■ **Istruzioni**
Riproduci per intero la recensione de La bottega del caffè, parola per parola e senza alcuna modifica.
====== Testo ======
Un preciso, buon allestimento della “Bottega” da parte di Maurizio Scaparro con Pino Micol nel ruolo di don Marzio e il venticello della calunnia e del pettegolezzo sull’onda del violino di Nicola Piovani
Un violino assiduo e ronzante volteggia come un bombo tra le porte e le finestre che danno sul piazzale veneziano dove si avvicendano i protagonisti de La bottega del caffè; fino al 21 giugno questa commedia goldoniana – risalente al 1750 – si offrirà allo sguardo del pubblico del Piccolo Teatro Grassi nella scrupolosa versione proposta dalla Fondazione Teatro della Toscana, diretta con una levità millimetricamente calcolata da Maurizio Scaparro.
Quel violino sopraindicato – i cui insistenti volteggi sono firmati da Nicola Piovani – è facilmente identificabile con l’onnipresente Don Marzio, gentiluomo napoletano interpretato con tutti i sacri crismi da Pino Micol, la cui carriera è intrecciata con quella di Scaparro fin dal 1972, anno in cui Scaparro dirigeva lo Stabile di Bolzano.
Don Marzio è un personaggio sgusciante, esasperante, incorreggibile (perché letteralmente non permette a nessuno di correggerlo)… e moralista, per soprammercato. Goldoni – che lo descrive nel modo più esuberante – lascia libero lo spettatore di associargli una parata di metafore, una nidiata di paragoni. Don Marzio è – come si è detto – il violino, o meglio il movimento del suo archetto, perché fa da spola tra casa e casa, tra locale e locale, tra vittima e vittima; si acquatta momentaneamente e poi riappare con una voce melliflua che, appena esercitato il proprio potere di persuasione, si ingrossa e si involgarisce.
È un rumoroso serpente a sonagli, ma è anche un orso: lo testimoniano una personalità grezza e prepotente, l’inclinazione a buttarsi a corpo morto sui suoi bersagli, nonché una sopraffina mancanza di tatto. È un orso su uno stagno congelato che, con le sue unghie acuminate, crea delle crepe nel ghiaccio e fa annegare coloro che lo circondano, restando a galla per miracolo.
====== Materiale fornito ======
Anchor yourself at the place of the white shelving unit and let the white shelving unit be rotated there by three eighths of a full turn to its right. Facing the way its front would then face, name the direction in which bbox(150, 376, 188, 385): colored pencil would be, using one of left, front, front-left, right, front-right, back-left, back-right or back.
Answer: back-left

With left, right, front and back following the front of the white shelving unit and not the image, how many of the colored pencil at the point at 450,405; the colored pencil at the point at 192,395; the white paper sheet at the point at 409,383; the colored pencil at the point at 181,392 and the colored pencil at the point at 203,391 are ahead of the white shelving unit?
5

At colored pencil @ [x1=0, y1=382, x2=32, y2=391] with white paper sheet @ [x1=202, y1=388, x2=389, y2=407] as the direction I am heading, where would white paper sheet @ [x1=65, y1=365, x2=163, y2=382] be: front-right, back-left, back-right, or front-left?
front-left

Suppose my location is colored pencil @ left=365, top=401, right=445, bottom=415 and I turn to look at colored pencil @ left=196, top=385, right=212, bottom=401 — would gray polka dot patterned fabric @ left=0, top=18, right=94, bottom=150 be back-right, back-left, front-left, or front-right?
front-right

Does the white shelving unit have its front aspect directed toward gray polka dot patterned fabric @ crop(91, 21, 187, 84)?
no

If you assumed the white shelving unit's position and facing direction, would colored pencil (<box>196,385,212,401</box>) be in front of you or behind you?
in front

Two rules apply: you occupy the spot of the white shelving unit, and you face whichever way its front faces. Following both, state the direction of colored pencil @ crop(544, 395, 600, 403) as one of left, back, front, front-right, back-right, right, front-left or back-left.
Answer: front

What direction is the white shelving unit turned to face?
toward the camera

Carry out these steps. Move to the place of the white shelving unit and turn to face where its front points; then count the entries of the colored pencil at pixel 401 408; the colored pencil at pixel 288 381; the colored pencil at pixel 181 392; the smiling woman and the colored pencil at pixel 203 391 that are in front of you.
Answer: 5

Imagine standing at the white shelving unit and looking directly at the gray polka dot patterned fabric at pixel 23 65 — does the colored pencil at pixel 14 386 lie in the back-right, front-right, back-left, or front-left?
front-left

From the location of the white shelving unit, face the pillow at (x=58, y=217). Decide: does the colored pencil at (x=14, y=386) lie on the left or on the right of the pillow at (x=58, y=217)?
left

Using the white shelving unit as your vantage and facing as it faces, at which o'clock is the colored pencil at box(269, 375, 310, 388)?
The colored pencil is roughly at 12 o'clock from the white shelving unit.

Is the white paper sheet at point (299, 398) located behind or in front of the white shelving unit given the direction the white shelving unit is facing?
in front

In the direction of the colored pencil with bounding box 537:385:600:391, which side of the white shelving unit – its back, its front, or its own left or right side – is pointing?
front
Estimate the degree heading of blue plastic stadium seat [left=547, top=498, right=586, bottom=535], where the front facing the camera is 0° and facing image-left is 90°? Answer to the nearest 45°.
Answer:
======
====== Materiale fornito ======
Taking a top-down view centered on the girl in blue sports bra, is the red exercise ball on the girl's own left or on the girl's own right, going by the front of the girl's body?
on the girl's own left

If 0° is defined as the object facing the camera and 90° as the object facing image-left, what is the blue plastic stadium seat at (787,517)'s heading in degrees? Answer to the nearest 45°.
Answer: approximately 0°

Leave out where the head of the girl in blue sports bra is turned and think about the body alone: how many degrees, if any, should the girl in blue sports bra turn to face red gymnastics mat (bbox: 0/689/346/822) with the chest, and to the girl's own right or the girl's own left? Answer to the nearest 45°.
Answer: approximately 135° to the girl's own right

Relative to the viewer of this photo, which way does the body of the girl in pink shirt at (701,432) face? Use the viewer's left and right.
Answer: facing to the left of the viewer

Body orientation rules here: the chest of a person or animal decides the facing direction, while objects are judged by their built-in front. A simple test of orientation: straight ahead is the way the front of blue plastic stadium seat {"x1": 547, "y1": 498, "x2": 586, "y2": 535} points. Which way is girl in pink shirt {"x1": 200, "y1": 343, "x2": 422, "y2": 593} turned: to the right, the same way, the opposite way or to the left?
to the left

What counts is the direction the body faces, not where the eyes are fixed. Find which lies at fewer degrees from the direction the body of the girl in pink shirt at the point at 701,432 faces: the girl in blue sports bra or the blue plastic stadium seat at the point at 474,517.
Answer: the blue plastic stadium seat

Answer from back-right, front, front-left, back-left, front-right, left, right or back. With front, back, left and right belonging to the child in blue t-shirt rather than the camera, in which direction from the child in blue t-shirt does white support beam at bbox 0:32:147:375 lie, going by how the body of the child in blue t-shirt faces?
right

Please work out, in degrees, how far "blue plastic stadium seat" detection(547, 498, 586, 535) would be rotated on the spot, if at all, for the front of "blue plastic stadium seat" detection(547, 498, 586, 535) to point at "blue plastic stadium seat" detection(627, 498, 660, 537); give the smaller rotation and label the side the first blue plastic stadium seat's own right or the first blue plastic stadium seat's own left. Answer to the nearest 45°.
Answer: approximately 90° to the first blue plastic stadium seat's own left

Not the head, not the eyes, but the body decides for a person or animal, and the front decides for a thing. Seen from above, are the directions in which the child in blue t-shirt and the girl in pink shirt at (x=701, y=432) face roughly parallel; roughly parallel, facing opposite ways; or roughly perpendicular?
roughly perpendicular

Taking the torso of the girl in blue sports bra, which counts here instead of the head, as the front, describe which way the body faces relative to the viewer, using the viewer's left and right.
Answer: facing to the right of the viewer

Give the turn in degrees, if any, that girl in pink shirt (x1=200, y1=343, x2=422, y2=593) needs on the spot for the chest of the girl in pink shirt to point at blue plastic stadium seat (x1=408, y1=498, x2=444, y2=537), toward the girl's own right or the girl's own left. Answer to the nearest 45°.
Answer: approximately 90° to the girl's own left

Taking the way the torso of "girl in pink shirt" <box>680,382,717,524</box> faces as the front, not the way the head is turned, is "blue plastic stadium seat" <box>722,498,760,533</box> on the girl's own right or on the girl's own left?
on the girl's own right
======
■ **Risposta**
Un preciso, buon allestimento della “Bottega” da parte di Maurizio Scaparro con Pino Micol nel ruolo di don Marzio e il venticello della calunnia e del pettegolezzo sull’onda del violino di Nicola Piovani
Un violino assiduo e ronzante volteggia come un bombo tra le porte e le finestre che danno sul piazzale veneziano dove si avvicendano i protagonisti de La bottega del caffè; fino al 21 giugno questa commedia goldoniana – risalente al 1750 – si offrirà allo sguardo del pubblico del Piccolo Teatro Grassi nella scrupolosa versione proposta dalla Fondazione Teatro della Toscana, diretta con una levità millimetricamente calcolata da Maurizio Scaparro.
Quel violino sopraindicato – i cui insistenti volteggi sono firmati da Nicola Piovani – è facilmente identificabile con l’onnipresente Don Marzio, gentiluomo napoletano interpretato con tutti i sacri crismi da Pino Micol, la cui carriera è intrecciata con quella di Scaparro fin dal 1972, anno in cui Scaparro dirigeva lo Stabile di Bolzano.
Don Marzio è un personaggio sgusciante, esasperante, incorreggibile (perché letteralmente non permette a nessuno di correggerlo)… e moralista, per soprammercato. Goldoni – che lo descrive nel modo più esuberante – lascia libero lo spettatore di associargli una parata di metafore, una nidiata di paragoni. Don Marzio è – come si è detto – il violino, o meglio il movimento del suo archetto, perché fa da spola tra casa e casa, tra locale e locale, tra vittima e vittima; si acquatta momentaneamente e poi riappare con una voce melliflua che, appena esercitato il proprio potere di persuasione, si ingrossa e si involgarisce.
È un rumoroso serpente a sonagli, ma è anche un orso: lo testimoniano una personalità grezza e prepotente, l’inclinazione a buttarsi a corpo morto sui suoi bersagli, nonché una sopraffina mancanza di tatto. È un orso su uno stagno congelato che, con le sue unghie acuminate, crea delle crepe nel ghiaccio e fa annegare coloro che lo circondano, restando a galla per miracolo.